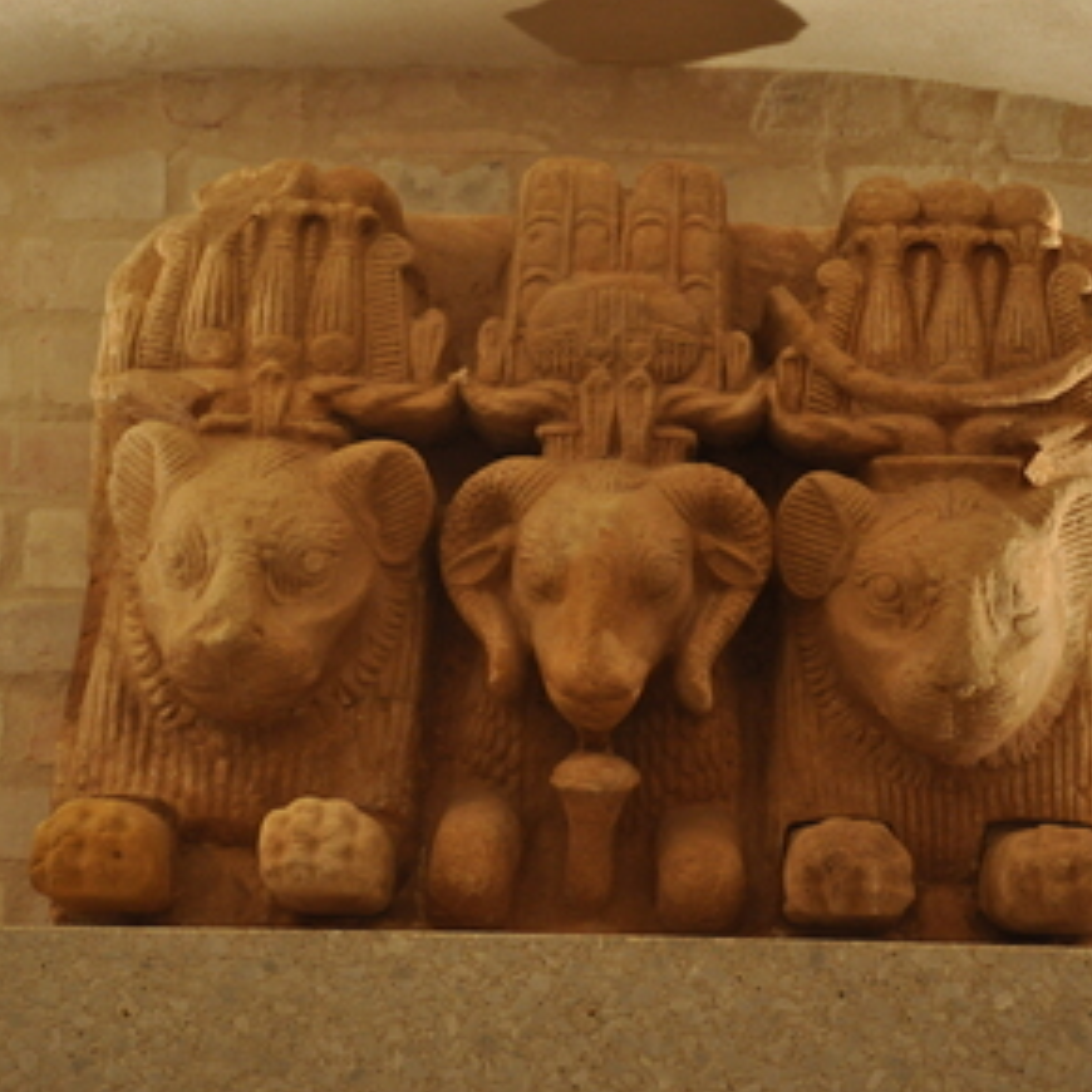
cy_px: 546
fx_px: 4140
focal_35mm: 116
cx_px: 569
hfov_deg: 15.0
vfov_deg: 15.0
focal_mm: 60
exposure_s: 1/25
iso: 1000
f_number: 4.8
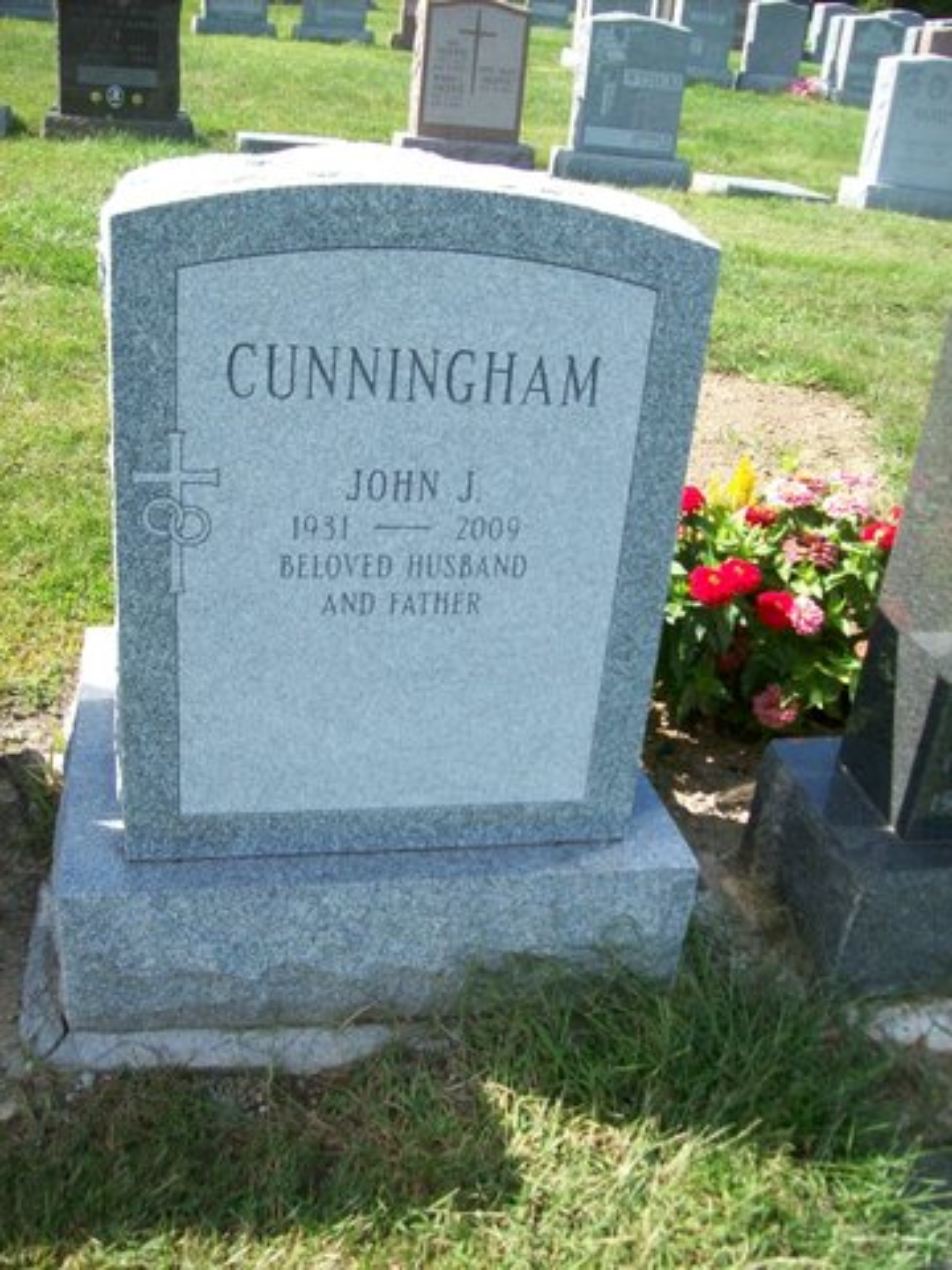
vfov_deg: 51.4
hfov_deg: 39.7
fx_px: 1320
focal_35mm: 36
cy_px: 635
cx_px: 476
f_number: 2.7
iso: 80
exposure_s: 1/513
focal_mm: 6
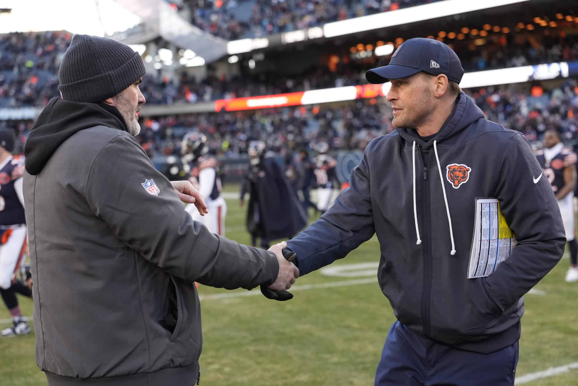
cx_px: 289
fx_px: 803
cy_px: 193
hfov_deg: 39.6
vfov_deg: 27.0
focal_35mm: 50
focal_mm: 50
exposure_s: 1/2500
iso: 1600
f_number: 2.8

* YOUR OBJECTIVE:
When you find the line that contains "vfov_deg: 15.0", retype it and every line after it through the end of the data above, exactly, with no pictures.

* YOUR SOLUTION:
vfov_deg: 15.0
focal_mm: 60
exposure_s: 1/25
iso: 1000
f_number: 4.8
vfov_deg: 51.4
hfov_deg: 39.7
fx_px: 1320
focal_35mm: 36
cy_px: 635
cx_px: 476
f_number: 2.7
iso: 80
exposure_s: 1/513
focal_mm: 6
cx_px: 289
fx_px: 803
cy_px: 193
hfov_deg: 39.6
vfov_deg: 27.0
focal_35mm: 50
focal_mm: 50
exposure_s: 1/2500
iso: 1600
f_number: 2.8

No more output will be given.